Passados oito anos e alguns meses, verifica-se que não aconteceu nada do que era esperado. Nas terapias não convencionais, não se sabe quem pratica o quê, com que formação, ou com que resultados. Quem está neste sector, defende que esta temática tem de ser tratada com mais seriedade até por questões de segurança de cada utente. As Medicinas Alternativas não podem ser praticadas por leigos, elas exigem um saber que só se  adquire  com muito estudo e prática.
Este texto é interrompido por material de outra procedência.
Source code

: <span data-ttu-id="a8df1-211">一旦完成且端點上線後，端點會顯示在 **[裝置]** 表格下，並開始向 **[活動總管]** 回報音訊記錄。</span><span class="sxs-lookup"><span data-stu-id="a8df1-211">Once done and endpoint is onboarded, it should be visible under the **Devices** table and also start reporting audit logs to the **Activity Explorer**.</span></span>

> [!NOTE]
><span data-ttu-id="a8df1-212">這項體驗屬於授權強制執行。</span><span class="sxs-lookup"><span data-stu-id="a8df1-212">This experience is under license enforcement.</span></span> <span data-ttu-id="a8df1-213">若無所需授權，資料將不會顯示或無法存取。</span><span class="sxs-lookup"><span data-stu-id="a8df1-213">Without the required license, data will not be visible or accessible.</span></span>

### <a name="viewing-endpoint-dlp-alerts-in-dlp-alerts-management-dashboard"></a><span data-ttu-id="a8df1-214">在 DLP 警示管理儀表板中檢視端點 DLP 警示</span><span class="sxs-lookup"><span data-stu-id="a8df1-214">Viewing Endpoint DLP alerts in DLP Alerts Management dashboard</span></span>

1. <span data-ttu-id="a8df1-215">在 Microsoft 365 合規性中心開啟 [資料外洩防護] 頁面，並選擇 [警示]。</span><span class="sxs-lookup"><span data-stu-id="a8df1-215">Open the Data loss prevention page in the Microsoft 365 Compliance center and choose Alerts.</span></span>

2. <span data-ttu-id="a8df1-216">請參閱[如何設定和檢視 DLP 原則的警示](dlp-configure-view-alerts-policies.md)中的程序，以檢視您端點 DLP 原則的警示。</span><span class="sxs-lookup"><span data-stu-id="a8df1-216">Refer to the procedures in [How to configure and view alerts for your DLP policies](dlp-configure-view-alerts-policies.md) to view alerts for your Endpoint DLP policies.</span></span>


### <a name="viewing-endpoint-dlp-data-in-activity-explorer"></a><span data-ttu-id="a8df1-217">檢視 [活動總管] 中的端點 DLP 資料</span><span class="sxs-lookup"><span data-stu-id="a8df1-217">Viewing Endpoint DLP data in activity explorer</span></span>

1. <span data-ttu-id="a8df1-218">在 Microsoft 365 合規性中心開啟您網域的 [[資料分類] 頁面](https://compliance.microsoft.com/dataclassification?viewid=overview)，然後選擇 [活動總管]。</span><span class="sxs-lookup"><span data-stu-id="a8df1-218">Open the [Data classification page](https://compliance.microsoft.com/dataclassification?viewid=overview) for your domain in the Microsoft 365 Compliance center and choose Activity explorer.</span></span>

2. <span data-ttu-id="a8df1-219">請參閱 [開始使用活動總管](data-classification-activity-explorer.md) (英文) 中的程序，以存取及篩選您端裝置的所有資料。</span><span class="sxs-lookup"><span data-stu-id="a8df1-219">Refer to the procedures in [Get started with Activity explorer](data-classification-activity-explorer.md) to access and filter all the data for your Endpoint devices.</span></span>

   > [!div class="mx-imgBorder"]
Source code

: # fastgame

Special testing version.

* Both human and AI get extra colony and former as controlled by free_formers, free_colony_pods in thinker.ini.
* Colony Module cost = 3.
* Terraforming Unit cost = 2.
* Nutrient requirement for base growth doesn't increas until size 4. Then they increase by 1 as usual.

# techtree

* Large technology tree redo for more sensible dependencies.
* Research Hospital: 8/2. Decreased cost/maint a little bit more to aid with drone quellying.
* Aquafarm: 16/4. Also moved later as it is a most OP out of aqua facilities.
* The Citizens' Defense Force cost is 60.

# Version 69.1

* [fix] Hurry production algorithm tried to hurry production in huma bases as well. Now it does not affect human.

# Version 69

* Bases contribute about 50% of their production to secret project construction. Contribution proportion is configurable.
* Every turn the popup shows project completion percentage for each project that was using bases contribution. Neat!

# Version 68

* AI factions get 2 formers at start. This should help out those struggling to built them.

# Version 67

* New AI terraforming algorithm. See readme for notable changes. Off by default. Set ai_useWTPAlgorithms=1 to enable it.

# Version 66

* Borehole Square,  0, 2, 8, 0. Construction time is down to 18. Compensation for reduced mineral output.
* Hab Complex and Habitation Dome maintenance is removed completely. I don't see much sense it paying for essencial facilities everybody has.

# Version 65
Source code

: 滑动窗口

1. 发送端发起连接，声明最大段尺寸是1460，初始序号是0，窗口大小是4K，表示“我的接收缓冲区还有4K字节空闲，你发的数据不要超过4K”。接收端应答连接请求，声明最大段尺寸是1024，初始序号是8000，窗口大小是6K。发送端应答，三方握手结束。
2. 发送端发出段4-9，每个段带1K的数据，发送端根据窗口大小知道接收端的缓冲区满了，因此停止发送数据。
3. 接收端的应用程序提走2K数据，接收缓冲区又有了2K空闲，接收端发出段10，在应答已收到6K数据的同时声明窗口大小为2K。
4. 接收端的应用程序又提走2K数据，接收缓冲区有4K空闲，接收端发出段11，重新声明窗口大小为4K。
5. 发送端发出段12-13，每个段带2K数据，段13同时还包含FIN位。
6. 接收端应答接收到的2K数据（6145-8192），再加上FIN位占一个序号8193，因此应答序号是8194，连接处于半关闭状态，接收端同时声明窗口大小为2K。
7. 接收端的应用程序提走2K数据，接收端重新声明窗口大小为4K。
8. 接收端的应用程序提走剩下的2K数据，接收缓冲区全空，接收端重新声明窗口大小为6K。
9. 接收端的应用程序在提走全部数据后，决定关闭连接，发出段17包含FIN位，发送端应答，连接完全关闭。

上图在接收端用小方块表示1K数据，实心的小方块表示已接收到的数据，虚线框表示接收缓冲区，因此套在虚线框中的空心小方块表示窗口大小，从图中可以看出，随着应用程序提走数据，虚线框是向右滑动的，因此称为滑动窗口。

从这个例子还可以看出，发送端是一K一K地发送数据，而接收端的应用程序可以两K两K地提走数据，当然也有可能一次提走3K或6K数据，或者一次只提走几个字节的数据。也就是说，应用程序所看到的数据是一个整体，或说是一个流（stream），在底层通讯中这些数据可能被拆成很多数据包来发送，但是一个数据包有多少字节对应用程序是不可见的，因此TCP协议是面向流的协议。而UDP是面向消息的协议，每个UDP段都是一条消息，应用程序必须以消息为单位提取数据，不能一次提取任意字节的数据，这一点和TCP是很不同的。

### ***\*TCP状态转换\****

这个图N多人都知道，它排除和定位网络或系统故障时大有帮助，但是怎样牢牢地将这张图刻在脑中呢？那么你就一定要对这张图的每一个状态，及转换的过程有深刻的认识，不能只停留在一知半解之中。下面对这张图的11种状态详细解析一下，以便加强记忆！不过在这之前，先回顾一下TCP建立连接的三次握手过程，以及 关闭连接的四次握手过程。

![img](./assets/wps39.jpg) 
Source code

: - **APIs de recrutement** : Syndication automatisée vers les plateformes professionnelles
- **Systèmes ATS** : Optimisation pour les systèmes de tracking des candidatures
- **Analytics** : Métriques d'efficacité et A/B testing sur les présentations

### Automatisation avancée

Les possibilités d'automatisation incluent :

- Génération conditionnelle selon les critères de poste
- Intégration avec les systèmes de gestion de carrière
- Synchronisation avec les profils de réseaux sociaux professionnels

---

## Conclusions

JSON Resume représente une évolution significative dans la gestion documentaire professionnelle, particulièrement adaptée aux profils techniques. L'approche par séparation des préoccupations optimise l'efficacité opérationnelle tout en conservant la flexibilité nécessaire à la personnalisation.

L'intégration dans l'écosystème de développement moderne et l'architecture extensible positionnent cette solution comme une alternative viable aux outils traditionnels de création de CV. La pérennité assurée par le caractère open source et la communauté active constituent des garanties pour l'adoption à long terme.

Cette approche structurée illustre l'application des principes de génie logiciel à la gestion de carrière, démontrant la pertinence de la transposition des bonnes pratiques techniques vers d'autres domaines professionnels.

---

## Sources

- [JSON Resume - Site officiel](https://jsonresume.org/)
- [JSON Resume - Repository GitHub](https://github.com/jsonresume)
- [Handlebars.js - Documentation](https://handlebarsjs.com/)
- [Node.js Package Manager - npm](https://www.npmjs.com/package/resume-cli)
A acupuntura em particular e como já foi referido em artigos anteriores apresenta pontos perigosos que realmente só devem ser estimulados por terapeutas habilitados, caso contrário podem surgir a situações deveras complicadas.

A Associação de Profissionais de Acupuntura, vai mais longe ao defender que além da certificação válida e validada dos profissionais de acupuntura, Portugal deveria avançar com comparticipações dos tratamentos em áreas onde são realmente reconhecidos como mais valias pela Organização Mundial de Saúde e permitir o acesso à  acupuntura através do SNS, à semelhança do que acontece em França. Na verdade, há situações onde o recurso à acupuntura e às outras medicinas alternativas aqui referenciadas, sairia mais barato ao Estado, tendo em conta o carácter preventivo destas terapias, e  também o que é actualmente e normalmente gasto em medicação.